● **YOUR OBJECTIVE**
The expected output is each line below containing "What", copied in full.

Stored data

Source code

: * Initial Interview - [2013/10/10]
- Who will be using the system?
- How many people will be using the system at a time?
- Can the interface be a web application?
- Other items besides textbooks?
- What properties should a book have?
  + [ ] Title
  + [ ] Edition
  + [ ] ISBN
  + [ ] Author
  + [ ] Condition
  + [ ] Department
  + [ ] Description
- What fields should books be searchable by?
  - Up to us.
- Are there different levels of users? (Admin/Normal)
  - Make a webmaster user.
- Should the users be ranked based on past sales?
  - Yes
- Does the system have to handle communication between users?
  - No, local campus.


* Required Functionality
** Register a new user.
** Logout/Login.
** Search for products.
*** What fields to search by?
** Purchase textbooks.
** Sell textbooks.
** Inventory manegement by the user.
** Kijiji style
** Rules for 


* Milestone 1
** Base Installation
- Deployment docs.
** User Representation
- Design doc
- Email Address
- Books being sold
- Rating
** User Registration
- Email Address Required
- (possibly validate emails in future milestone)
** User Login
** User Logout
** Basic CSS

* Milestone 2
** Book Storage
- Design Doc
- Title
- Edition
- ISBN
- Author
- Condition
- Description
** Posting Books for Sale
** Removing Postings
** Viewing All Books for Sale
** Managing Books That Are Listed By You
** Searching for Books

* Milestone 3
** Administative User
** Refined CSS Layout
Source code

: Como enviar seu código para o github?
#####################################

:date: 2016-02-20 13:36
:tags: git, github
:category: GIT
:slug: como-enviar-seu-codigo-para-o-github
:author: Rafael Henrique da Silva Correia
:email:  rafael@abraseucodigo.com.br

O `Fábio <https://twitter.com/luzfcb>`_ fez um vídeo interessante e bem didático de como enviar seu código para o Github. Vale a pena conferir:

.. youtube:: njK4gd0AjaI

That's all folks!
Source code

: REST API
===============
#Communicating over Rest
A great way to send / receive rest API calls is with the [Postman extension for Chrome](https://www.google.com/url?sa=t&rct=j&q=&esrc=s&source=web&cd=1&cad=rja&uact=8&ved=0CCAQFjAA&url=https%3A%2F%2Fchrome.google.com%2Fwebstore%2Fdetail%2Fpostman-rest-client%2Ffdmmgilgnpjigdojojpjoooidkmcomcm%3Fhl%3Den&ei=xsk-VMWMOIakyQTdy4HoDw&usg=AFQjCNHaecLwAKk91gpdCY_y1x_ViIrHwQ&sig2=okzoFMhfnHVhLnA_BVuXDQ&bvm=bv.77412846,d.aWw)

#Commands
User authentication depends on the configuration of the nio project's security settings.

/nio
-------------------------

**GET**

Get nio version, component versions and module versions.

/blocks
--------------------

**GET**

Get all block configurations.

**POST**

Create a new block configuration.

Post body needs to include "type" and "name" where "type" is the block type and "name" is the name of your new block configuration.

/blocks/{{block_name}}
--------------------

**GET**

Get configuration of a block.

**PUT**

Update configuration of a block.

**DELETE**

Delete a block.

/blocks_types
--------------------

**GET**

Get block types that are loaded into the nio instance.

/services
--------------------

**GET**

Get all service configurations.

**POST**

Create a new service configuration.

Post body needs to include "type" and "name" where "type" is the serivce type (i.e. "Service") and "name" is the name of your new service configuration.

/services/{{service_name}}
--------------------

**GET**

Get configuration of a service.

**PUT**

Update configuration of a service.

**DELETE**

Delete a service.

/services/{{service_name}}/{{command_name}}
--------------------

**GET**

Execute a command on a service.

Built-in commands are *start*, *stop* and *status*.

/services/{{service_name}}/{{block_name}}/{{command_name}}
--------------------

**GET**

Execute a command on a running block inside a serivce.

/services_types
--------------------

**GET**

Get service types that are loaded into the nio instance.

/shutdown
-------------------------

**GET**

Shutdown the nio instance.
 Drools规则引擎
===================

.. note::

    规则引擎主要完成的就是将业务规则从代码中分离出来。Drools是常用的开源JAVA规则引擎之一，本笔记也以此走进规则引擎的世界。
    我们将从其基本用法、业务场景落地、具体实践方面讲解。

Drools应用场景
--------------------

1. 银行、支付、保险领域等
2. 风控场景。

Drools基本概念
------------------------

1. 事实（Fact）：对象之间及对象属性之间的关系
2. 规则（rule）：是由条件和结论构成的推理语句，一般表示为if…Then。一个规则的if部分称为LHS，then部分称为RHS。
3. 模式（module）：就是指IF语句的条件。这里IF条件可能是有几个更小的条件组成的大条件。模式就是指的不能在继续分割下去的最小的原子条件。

● **YOUR RESPONSE**
- What properties should a book have?
- What fields should books be searchable by?
*** What fields to search by?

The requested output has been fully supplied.